▶ _本文_:
######

配偶者との離婚を考えたとき、「有責配偶者から離婚を請求することはできない」と聞いたことがある方も少なくないのではないでしょうか。実際に、裁判で有責配偶者からの離婚請求は原則として認められません。
では、有責配偶者が離婚をしたい場合、どうすれば離婚が認められるのでしょうか? 有責配偶者が離婚する方法や注意点について、ベリーベスト法律事務所 鶴岡オフィスの弁護士が解説します。


1、有責配偶者は離婚請求できない?
有責配偶者とは、婚姻関係の破綻に責任があると認められる配偶者のことを指します。具体的には、不貞行為や暴力(DV)、経済的虐待、育児放棄、配偶者への極端な無関心な態度など、婚姻関係の維持を困難にする行為を行った配偶者が該当することがあります。

######

▶ _提示資料_:
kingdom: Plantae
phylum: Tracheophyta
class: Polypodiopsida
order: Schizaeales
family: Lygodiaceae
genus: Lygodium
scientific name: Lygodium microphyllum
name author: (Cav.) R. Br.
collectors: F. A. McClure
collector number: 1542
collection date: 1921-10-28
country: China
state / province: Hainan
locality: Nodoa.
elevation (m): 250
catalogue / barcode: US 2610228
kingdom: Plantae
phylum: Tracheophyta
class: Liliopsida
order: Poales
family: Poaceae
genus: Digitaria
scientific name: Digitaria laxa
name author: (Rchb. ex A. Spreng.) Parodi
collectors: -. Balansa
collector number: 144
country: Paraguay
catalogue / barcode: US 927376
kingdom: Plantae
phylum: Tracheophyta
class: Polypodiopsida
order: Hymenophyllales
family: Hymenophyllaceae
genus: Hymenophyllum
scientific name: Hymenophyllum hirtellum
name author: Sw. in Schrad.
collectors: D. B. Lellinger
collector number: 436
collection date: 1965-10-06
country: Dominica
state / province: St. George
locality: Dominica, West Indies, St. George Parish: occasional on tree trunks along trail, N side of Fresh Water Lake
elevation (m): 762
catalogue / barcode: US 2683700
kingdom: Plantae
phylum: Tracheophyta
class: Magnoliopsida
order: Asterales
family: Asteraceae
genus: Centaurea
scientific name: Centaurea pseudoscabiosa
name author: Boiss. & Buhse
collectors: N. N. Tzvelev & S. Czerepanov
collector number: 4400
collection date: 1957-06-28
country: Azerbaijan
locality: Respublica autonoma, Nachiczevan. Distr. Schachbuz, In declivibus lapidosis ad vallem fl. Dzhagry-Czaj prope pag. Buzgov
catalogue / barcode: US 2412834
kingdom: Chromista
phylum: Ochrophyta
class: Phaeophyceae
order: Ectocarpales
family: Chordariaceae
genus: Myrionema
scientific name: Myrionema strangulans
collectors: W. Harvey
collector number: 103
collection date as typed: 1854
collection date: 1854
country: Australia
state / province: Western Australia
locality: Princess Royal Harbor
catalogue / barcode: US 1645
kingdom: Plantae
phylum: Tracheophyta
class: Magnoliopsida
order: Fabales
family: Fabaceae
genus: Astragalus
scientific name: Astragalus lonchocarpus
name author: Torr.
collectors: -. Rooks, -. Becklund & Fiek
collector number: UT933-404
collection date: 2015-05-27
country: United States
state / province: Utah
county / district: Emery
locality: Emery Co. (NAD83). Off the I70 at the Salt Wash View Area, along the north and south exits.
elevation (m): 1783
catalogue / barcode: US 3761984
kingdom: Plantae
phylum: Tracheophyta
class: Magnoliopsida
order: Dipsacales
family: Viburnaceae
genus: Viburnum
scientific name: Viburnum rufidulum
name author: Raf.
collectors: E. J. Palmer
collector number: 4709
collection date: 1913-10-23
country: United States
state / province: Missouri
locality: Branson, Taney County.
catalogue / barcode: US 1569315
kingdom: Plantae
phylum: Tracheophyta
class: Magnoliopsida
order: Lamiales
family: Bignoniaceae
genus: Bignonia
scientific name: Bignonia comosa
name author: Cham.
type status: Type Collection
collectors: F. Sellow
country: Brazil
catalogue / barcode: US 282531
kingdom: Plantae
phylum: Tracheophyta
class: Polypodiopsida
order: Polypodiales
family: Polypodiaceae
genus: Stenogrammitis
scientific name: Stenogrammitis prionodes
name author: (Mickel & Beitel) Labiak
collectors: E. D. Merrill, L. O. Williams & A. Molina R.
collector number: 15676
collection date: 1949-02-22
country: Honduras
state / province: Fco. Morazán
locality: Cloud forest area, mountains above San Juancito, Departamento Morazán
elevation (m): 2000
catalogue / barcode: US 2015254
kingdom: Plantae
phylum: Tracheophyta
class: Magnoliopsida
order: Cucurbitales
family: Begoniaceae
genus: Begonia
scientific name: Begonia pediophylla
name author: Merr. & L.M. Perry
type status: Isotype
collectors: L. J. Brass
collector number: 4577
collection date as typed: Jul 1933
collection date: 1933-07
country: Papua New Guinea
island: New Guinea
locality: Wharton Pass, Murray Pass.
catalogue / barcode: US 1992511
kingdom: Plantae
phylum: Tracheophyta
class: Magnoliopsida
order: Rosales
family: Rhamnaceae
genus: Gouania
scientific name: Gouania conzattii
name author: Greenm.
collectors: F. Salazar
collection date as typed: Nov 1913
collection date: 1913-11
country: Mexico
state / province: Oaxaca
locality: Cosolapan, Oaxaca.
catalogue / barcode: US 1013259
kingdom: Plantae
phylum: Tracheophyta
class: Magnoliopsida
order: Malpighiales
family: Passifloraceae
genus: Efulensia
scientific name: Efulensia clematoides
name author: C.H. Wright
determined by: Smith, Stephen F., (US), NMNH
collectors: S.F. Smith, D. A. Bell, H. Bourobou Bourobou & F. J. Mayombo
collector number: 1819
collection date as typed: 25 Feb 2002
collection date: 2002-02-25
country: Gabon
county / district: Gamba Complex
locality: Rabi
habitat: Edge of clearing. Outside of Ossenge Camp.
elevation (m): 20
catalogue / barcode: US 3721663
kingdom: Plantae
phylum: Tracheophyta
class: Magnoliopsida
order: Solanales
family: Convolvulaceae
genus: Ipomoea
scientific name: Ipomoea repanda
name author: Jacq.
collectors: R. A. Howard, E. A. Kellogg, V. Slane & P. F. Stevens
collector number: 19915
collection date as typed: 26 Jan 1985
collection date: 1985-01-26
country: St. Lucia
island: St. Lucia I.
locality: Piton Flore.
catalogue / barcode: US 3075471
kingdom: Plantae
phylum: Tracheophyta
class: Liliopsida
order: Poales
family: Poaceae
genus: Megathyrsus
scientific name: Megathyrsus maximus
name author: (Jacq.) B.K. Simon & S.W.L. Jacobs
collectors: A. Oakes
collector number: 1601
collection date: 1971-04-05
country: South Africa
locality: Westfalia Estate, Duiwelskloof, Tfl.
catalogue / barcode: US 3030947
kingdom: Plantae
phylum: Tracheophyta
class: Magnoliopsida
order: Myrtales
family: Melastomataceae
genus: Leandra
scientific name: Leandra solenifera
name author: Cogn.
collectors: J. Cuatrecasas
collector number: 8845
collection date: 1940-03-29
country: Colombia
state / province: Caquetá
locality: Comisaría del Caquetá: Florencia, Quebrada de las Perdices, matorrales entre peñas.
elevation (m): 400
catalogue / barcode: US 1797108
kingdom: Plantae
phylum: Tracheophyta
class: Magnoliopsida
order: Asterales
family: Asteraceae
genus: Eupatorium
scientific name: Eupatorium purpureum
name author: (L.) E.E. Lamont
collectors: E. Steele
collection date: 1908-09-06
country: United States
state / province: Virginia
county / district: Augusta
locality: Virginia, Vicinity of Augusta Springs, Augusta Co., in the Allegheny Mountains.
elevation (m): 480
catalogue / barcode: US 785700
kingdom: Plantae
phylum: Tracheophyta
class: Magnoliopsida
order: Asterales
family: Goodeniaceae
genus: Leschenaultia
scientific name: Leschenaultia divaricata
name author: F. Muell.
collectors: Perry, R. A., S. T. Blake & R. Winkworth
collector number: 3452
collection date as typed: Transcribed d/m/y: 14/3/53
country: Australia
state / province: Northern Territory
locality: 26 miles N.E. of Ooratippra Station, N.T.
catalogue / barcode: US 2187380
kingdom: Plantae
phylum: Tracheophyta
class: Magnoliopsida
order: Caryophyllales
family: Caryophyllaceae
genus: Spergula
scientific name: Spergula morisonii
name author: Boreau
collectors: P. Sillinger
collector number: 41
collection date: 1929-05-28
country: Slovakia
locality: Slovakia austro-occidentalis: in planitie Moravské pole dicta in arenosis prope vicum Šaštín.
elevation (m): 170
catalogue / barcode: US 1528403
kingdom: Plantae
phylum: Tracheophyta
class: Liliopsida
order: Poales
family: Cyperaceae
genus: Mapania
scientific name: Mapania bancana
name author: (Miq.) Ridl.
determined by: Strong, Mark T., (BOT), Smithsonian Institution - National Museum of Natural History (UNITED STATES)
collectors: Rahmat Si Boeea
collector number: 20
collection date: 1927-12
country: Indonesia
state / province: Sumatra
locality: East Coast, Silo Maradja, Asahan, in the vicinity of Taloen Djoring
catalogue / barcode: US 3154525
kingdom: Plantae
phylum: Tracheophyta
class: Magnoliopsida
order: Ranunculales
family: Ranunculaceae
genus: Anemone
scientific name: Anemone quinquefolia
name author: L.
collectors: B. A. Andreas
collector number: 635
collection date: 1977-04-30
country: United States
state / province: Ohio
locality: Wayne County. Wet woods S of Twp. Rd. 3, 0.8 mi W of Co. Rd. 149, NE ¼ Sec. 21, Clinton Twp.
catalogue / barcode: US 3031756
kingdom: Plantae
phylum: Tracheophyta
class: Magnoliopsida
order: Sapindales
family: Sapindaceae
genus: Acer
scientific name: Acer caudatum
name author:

######

▶ _練習問題_:
(a) 本文によると、裁判で有責配偶者から離婚を請求した場合、その請求はどう扱われますか?
(b) 本文のうち、「配偶者との離婚を考えたとき、」を含む箇所から書き始め、「1、有責配偶者は離婚請求できない?」まで書いたところで止めて、一字一句そのまま出力してください。
(c) 次の各記述は本文の内容と合っていますか? それぞれ「はい」か「いいえ」で答え、根拠となる本文の言葉をそのまま引用してください。
(i) 有責配偶者とは、婚姻関係の破綻に責任があると認められる配偶者のことである。
(ii) 解説を行うのは、ベリーベスト法律事務所 鶴岡オフィスの税理士である。
(iii) 経済的虐待は、有責配偶者に該当しうる行為として挙げられていない。
資料には頼らず、本文だけを手がかりにしてください。

▶ _解答_:
(a) 原則として認められません。

(b)
配偶者との離婚を考えたとき、「有責配偶者から離婚を請求することはできない」と聞いたことがある方も少なくないのではないでしょうか。実際に、裁判で有責配偶者からの離婚請求は原則として認められません。
では、有責配偶者が離婚をしたい場合、どうすれば離婚が認められるのでしょうか? 有責配偶者が離婚する方法や注意点について、ベリーベスト法律事務所 鶴岡オフィスの弁護士が解説します。


1、有責配偶者は離婚請求できない?

(c)
(i) はい。「有責配偶者とは、婚姻関係の破綻に責任があると認められる配偶者のことを指します。」
(ii) いいえ。「ベリーベスト法律事務所 鶴岡オフィスの弁護士が解説します。」
(iii) いいえ。「不貞行為や暴力(DV)、経済的虐待、育児放棄、配偶者への極端な無関心な態度など」